_What needs to be done:_ Restate the entries word for word, omitting nothing.

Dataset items
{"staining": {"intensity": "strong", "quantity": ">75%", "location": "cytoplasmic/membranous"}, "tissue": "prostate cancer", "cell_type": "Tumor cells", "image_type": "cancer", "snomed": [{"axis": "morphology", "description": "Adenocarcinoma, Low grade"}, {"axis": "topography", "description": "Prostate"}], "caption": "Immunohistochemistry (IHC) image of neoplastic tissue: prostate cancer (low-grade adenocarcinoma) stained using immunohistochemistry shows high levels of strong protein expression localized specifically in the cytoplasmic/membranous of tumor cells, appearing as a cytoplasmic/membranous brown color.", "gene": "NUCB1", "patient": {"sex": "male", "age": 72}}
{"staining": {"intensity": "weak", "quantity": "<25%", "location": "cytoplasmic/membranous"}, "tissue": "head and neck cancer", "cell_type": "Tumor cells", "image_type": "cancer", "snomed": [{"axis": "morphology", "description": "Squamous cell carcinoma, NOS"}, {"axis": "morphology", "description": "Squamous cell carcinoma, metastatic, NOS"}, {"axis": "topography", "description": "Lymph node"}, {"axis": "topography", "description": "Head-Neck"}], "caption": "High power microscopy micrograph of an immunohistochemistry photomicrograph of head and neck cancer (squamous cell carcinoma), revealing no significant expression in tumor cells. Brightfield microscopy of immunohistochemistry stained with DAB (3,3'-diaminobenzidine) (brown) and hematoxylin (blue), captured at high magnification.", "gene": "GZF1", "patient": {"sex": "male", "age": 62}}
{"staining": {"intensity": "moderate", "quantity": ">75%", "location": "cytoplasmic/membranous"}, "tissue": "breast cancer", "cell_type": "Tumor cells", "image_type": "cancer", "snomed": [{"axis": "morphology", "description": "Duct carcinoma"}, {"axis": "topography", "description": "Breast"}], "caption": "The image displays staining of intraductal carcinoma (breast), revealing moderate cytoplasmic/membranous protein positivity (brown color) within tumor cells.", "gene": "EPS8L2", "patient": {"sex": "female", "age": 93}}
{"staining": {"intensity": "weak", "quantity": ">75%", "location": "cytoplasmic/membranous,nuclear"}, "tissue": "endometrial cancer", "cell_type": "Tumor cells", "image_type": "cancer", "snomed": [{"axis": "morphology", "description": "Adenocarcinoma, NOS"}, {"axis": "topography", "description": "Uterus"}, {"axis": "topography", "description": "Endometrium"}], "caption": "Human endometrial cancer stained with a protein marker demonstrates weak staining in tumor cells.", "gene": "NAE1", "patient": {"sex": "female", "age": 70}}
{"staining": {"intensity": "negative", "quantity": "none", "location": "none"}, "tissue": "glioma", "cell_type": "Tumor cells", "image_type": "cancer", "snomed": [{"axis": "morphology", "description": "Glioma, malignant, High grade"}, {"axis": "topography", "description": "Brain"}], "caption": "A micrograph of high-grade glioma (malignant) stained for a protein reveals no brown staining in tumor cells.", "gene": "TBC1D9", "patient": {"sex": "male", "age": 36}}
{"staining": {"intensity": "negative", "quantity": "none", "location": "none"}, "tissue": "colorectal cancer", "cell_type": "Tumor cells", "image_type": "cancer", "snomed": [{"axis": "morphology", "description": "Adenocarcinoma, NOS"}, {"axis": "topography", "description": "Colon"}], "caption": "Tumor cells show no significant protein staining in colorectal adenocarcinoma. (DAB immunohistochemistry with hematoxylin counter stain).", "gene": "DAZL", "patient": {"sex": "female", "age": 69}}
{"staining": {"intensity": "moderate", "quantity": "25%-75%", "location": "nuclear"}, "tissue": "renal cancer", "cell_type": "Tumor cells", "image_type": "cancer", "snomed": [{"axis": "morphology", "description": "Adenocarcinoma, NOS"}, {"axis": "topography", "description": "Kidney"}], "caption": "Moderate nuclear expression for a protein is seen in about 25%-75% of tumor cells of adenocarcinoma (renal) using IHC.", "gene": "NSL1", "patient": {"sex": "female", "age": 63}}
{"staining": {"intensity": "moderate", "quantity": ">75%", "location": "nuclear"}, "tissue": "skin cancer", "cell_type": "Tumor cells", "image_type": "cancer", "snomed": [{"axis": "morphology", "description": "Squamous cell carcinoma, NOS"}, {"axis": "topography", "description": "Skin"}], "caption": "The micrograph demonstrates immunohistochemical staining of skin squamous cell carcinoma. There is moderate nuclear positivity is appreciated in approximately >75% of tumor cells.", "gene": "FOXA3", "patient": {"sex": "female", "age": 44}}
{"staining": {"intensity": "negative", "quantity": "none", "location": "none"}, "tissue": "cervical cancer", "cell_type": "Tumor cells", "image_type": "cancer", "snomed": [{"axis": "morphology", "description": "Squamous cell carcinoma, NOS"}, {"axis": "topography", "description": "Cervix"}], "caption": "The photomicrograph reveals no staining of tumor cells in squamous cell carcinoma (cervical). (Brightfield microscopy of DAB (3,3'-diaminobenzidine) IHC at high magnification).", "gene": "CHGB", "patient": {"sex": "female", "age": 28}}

_Response:_
{"staining": {"intensity": "strong", "quantity": ">75%", "location": "cytoplasmic/membranous"}, "tissue": "prostate cancer", "cell_type": "Tumor cells", "image_type": "cancer", "snomed": [{"axis": "morphology", "description": "Adenocarcinoma, Low grade"}, {"axis": "topography", "description": "Prostate"}], "caption": "Immunohistochemistry (IHC) image of neoplastic tissue: prostate cancer (low-grade adenocarcinoma) stained using immunohistochemistry shows high levels of strong protein expression localized specifically in the cytoplasmic/membranous of tumor cells, appearing as a cytoplasmic/membranous brown color.", "gene": "NUCB1", "patient": {"sex": "male", "age": 72}}
{"staining": {"intensity": "weak", "quantity": "<25%", "location": "cytoplasmic/membranous"}, "tissue": "head and neck cancer", "cell_type": "Tumor cells", "image_type": "cancer", "snomed": [{"axis": "morphology", "description": "Squamous cell carcinoma, NOS"}, {"axis": "morphology", "description": "Squamous cell carcinoma, metastatic, NOS"}, {"axis": "topography", "description": "Lymph node"}, {"axis": "topography", "description": "Head-Neck"}], "caption": "High power microscopy micrograph of an immunohistochemistry photomicrograph of head and neck cancer (squamous cell carcinoma), revealing no significant expression in tumor cells. Brightfield microscopy of immunohistochemistry stained with DAB (3,3'-diaminobenzidine) (brown) and hematoxylin (blue), captured at high magnification.", "gene": "GZF1", "patient": {"sex": "male", "age": 62}}
{"staining": {"intensity": "moderate", "quantity": ">75%", "location": "cytoplasmic/membranous"}, "tissue": "breast cancer", "cell_type": "Tumor cells", "image_type": "cancer", "snomed": [{"axis": "morphology", "description": "Duct carcinoma"}, {"axis": "topography", "description": "Breast"}], "caption": "The image displays staining of intraductal carcinoma (breast), revealing moderate cytoplasmic/membranous protein positivity (brown color) within tumor cells.", "gene": "EPS8L2", "patient": {"sex": "female", "age": 93}}
{"staining": {"intensity": "weak", "quantity": ">75%", "location": "cytoplasmic/membranous,nuclear"}, "tissue": "endometrial cancer", "cell_type": "Tumor cells", "image_type": "cancer", "snomed": [{"axis": "morphology", "description": "Adenocarcinoma, NOS"}, {"axis": "topography", "description": "Uterus"}, {"axis": "topography", "description": "Endometrium"}], "caption": "Human endometrial cancer stained with a protein marker demonstrates weak staining in tumor cells.", "gene": "NAE1", "patient": {"sex": "female", "age": 70}}
{"staining": {"intensity": "negative", "quantity": "none", "location": "none"}, "tissue": "glioma", "cell_type": "Tumor cells", "image_type": "cancer", "snomed": [{"axis": "morphology", "description": "Glioma, malignant, High grade"}, {"axis": "topography", "description": "Brain"}], "caption": "A micrograph of high-grade glioma (malignant) stained for a protein reveals no brown staining in tumor cells.", "gene": "TBC1D9", "patient": {"sex": "male", "age": 36}}
{"staining": {"intensity": "negative", "quantity": "none", "location": "none"}, "tissue": "colorectal cancer", "cell_type": "Tumor cells", "image_type": "cancer", "snomed": [{"axis": "morphology", "description": "Adenocarcinoma, NOS"}, {"axis": "topography", "description": "Colon"}], "caption": "Tumor cells show no significant protein staining in colorectal adenocarcinoma. (DAB immunohistochemistry with hematoxylin counter stain).", "gene": "DAZL", "patient": {"sex": "female", "age": 69}}
{"staining": {"intensity": "moderate", "quantity": "25%-75%", "location": "nuclear"}, "tissue": "renal cancer", "cell_type": "Tumor cells", "image_type": "cancer", "snomed": [{"axis": "morphology", "description": "Adenocarcinoma, NOS"}, {"axis": "topography", "description": "Kidney"}], "caption": "Moderate nuclear expression for a protein is seen in about 25%-75% of tumor cells of adenocarcinoma (renal) using IHC.", "gene": "NSL1", "patient": {"sex": "female", "age": 63}}
{"staining": {"intensity": "moderate", "quantity": ">75%", "location": "nuclear"}, "tissue": "skin cancer", "cell_type": "Tumor cells", "image_type": "cancer", "snomed": [{"axis": "morphology", "description": "Squamous cell carcinoma, NOS"}, {"axis": "topography", "description": "Skin"}], "caption": "The micrograph demonstrates immunohistochemical staining of skin squamous cell carcinoma. There is moderate nuclear positivity is appreciated in approximately >75% of tumor cells.", "gene": "FOXA3", "patient": {"sex": "female", "age": 44}}
{"staining": {"intensity": "negative", "quantity": "none", "location": "none"}, "tissue": "cervical cancer", "cell_type": "Tumor cells", "image_type": "cancer", "snomed": [{"axis": "morphology", "description": "Squamous cell carcinoma, NOS"}, {"axis": "topography", "description": "Cervix"}], "caption": "The photomicrograph reveals no staining of tumor cells in squamous cell carcinoma (cervical). (Brightfield microscopy of DAB (3,3'-diaminobenzidine) IHC at high magnification).", "gene": "CHGB", "patient": {"sex": "female", "age": 28}}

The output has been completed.